The designers mapped the new service around its users and potential users: coordinators, members and non-members. This already pointed the way towards an innovation. NHWN’s resources were focused on members and coordinators. The designers showed that giving non-members resources would be a way of increasing involvement with the organisation overall. This also brought NHWN a new level of clarity about what it was providing and for whom. This framework was used to guide inquiries into how best to meet three key challenges:
- Engaging with the next generation
- Building the Neighbourhood Watch Network
- Supporting people in challenging areas
Design phase 2: Branding and communication
Branding looks at an organisation’s values in depth, defining them thoroughly and then providing detailed guidelines for presenting them accurately and engagingly in all communications. Brands and logos are often assumed to be the same thing. Actually a logo is usually only the most visible emblem of an organisation’s branding.
Work began with brand positioning workshops held for NHWN board/trustees and NHW representative from the regions. The aim was simply to get them to express themselves in a structured way, answering a series of questions on what they thought the scope, status, ambition, values and style of NHW were or should be.

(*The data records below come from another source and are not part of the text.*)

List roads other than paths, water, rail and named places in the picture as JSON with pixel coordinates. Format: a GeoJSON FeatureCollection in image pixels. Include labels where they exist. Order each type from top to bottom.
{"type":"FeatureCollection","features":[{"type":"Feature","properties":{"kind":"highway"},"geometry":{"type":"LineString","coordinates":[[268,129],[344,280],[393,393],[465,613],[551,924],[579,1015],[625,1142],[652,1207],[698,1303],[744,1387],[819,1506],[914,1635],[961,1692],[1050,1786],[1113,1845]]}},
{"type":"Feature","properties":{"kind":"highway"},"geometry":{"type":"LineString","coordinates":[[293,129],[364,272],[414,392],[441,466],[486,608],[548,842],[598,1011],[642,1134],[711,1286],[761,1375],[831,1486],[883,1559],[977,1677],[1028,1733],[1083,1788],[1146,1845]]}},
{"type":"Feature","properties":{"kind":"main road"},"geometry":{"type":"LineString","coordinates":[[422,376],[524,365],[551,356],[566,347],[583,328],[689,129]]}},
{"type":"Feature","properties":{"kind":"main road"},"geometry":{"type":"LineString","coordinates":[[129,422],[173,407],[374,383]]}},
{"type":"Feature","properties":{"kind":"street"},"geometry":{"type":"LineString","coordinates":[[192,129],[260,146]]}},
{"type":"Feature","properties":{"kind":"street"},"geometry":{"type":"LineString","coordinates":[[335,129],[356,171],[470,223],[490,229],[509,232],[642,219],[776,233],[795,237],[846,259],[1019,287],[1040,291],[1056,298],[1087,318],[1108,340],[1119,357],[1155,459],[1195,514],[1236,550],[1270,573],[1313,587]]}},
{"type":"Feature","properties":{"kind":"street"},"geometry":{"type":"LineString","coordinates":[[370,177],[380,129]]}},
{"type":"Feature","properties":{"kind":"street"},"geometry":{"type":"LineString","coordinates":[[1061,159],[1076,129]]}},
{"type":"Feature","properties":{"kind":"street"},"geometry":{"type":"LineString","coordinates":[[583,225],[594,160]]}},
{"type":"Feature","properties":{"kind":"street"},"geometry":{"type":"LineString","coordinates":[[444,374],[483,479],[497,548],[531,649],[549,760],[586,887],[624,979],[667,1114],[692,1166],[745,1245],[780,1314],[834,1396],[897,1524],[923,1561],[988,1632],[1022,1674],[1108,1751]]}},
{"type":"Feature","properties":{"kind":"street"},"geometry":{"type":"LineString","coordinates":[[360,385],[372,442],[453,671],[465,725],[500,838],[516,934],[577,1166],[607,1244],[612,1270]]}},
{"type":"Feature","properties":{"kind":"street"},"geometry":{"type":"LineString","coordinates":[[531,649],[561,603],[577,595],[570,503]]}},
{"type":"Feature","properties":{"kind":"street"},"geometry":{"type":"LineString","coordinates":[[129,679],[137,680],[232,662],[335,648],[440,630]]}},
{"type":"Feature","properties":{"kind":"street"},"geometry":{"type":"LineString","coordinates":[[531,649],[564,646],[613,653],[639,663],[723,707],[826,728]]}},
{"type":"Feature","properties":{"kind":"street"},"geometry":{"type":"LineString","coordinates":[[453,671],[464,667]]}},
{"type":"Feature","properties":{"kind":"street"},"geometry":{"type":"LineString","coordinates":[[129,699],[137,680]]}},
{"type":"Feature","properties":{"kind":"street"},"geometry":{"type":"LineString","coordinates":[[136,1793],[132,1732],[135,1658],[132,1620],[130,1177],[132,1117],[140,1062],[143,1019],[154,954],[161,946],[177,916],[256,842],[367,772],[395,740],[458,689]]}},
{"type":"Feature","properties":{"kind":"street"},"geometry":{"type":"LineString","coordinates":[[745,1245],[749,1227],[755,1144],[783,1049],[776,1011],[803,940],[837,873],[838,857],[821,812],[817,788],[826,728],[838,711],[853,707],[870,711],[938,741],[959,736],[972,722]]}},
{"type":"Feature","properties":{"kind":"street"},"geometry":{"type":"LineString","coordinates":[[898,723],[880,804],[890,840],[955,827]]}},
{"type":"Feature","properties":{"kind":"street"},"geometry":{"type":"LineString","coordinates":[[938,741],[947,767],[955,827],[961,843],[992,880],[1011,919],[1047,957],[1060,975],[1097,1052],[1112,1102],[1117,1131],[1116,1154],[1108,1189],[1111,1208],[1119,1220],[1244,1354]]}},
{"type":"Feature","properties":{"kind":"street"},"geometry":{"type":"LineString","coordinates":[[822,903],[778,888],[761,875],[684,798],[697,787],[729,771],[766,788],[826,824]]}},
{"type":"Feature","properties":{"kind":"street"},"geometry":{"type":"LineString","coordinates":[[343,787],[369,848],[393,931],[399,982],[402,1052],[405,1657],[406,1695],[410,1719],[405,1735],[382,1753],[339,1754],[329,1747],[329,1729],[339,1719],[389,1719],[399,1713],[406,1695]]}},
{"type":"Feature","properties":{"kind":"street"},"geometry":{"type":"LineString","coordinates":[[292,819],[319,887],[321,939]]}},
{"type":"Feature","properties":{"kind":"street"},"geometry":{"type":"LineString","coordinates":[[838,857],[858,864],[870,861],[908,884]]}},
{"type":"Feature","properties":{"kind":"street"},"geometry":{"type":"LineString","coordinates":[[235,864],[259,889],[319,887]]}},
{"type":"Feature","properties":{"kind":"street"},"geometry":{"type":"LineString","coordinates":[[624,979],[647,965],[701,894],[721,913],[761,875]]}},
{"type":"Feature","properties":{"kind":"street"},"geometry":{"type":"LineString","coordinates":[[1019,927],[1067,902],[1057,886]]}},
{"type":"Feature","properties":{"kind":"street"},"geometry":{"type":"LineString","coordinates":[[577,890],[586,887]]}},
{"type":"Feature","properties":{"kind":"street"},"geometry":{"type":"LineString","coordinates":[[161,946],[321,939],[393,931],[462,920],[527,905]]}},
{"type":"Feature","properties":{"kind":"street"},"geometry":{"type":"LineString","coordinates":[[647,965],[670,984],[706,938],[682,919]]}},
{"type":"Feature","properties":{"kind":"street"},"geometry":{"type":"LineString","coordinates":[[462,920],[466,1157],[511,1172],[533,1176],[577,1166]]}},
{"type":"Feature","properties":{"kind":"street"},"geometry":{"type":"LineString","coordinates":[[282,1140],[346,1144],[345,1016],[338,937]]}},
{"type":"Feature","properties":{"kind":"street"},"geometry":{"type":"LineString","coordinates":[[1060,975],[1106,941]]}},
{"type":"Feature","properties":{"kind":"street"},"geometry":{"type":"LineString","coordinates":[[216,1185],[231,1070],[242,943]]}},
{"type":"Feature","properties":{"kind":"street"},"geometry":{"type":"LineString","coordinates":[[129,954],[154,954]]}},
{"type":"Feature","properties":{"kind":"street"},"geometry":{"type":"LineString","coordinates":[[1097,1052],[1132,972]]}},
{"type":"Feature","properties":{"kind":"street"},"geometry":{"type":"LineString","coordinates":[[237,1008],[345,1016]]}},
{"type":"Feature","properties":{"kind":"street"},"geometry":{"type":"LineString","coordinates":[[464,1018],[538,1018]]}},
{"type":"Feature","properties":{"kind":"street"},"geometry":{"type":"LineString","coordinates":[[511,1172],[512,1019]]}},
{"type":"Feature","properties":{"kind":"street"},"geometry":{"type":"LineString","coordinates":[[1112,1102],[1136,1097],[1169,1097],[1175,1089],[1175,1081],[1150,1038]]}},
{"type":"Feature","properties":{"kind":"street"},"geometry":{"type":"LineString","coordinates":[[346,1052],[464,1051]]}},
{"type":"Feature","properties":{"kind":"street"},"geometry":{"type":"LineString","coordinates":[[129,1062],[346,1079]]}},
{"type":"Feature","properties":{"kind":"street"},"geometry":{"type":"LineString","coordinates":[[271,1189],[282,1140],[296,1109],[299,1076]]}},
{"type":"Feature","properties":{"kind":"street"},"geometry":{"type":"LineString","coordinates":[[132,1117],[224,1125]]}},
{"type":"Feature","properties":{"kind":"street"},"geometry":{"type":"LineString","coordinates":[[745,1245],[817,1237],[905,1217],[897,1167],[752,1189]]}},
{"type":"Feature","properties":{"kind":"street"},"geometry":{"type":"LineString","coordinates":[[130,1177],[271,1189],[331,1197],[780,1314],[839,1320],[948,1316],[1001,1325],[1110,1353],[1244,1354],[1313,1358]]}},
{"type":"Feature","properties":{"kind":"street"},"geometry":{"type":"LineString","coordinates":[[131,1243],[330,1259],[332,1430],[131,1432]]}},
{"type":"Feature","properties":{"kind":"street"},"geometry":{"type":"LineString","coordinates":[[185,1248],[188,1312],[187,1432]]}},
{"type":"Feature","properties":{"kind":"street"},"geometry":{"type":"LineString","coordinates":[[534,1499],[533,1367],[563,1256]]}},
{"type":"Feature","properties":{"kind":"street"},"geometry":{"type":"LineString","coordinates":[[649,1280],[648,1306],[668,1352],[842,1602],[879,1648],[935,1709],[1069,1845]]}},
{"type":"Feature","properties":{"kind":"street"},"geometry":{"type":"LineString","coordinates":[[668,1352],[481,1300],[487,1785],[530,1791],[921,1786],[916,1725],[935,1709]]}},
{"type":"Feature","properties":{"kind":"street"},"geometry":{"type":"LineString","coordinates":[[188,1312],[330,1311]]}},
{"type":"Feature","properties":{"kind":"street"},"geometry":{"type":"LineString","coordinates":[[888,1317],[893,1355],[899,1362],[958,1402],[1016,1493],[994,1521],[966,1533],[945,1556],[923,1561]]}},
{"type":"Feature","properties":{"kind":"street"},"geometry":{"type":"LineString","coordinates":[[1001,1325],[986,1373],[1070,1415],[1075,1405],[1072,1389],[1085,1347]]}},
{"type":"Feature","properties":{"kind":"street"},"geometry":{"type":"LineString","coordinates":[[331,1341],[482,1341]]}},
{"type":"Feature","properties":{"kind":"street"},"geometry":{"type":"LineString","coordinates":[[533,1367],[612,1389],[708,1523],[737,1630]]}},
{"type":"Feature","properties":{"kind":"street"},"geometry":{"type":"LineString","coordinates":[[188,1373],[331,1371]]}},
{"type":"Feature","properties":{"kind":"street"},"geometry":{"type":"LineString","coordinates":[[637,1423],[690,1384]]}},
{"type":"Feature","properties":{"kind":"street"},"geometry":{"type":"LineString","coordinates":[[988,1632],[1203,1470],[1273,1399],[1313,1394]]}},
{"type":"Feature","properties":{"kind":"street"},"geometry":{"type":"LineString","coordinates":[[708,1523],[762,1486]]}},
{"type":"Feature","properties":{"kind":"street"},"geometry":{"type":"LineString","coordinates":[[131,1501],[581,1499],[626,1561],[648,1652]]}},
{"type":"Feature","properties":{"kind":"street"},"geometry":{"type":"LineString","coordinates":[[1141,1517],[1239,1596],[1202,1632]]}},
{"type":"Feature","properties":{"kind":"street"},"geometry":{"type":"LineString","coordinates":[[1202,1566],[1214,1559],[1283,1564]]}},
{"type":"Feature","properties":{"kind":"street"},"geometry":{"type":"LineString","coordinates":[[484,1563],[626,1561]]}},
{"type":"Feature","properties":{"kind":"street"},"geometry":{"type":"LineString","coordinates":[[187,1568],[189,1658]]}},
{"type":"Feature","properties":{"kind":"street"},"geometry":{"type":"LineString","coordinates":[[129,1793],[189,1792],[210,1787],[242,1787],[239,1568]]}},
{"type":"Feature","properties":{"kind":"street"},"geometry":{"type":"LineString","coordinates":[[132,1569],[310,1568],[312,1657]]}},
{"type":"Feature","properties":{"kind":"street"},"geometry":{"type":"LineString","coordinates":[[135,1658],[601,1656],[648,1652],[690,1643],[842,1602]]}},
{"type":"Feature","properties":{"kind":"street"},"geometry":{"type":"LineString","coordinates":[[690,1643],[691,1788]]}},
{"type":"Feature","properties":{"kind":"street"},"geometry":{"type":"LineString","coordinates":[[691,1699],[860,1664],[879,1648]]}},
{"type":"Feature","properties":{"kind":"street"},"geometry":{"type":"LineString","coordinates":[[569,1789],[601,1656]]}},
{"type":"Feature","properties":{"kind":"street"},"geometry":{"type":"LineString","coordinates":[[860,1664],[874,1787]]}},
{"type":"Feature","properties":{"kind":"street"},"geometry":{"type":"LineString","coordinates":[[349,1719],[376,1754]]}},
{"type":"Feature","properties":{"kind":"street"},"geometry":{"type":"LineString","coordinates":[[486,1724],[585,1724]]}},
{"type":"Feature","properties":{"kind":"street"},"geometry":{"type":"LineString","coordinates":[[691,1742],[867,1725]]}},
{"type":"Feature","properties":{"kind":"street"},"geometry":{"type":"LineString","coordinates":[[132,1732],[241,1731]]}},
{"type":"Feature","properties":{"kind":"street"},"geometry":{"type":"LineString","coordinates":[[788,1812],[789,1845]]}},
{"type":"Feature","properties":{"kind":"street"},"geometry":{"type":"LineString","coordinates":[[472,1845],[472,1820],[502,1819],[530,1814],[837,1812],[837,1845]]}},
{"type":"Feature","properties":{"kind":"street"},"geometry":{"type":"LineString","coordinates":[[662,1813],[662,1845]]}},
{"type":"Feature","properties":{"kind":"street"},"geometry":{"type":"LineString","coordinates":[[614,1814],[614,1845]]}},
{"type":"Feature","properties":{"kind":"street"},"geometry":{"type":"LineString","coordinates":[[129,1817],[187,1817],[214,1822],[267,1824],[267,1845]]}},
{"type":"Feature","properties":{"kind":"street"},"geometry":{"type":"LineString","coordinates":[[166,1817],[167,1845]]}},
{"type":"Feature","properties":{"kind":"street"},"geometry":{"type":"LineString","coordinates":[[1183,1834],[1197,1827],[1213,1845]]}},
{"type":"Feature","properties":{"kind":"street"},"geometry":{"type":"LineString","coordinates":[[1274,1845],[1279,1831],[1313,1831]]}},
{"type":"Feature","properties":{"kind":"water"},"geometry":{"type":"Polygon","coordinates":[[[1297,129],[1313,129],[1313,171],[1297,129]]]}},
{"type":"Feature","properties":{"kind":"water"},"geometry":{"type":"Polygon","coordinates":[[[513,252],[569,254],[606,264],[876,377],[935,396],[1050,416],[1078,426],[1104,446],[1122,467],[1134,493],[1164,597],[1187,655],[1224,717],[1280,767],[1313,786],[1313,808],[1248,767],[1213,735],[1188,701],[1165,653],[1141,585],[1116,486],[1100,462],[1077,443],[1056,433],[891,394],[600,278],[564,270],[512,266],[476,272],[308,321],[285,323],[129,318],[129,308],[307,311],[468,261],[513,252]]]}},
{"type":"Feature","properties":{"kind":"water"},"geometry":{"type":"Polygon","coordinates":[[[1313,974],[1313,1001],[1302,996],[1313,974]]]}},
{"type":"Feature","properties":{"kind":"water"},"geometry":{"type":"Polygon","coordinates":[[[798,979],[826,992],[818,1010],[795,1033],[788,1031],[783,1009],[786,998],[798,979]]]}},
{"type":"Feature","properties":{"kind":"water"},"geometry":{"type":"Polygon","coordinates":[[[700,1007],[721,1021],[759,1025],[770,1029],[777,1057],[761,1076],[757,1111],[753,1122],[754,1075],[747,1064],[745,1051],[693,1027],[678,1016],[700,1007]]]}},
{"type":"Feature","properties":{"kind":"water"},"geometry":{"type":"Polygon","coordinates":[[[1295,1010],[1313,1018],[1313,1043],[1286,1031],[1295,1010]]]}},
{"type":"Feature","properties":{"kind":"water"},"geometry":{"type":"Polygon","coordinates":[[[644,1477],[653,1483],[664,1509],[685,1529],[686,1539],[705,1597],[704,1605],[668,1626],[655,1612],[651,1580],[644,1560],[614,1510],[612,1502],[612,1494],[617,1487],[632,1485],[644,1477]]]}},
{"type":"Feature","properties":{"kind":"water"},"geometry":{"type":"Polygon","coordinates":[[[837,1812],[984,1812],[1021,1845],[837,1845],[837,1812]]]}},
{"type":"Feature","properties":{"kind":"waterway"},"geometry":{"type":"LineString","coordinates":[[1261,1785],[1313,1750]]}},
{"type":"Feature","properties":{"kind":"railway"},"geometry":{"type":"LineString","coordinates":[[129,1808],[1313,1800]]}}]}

The workshops clearly showed that there should be a focus on feelings of safety, not fear of crime. By creating the sense of people coming together, NHW would also show not just that its effectiveness lies in harnessing the power of the group, but that this is really the only way it even exists.
Finally it was important to challenge the misconception that NHW is not active. In many respects, it acts on its own community initiatives to improve the neighbourhood and increase support between neighbours.
This was the brand positioning upon which all communication and design work could be based. It was the first time NHW had ever had anything as structured and formalised as this and it added a lot of clarity to the organisation in general.
Design phase 3: The new website, features and materials
Website objectives, based on the service design recommendations, included:
- Provide access for non-members to get involved
- Signpost to important crime prevention information
- Provide resources for members
- Provide tools for coordinators
At a time when government is increasingly interested in harnessing the power of community initiatives, the NHW project may offer answers to a question that perpetually hovers in the air around such hopes: to what extent can grassroots voluntary organisations that grow organically, free of central control, be engineered to increase their efficiency – without destroying the autonomy that attracted members in the first place?
Interestingly, in this case, it can be argued that designers actually increased the scope for autonomy. Key to this was the service design recommendation that a formerly closed network become open, giving individuals more freedom to engage without formally joining. Branding work, similarly, found ways to more clearly deliver the message of communities working together to meet their own needs.
As far as the aim of designing out crime is concerned, the prospects here are good. Crime has historically been seen to decrease in NHW areas, suggesting that this new platform for more efficient work can only deliver further reductions, though challenges, such as high-crime areas, undoubtedly remain.
The most immediate challenge for NHW is to take advantage of this new platform and the momentum it creates. Reaching a critical mass of networked schemes will provide the biggest opportunity to bring a new generation into the fold.
Longer term, with the rapid advances in digital technologies and the expansion of online communities, NHW will have continuing opportunities to evolve. The clear gains made in this project should give us faith in the role of design, both in helping NHW to capitalise on these opportunities and in supporting the creation of safer communities and housing in general.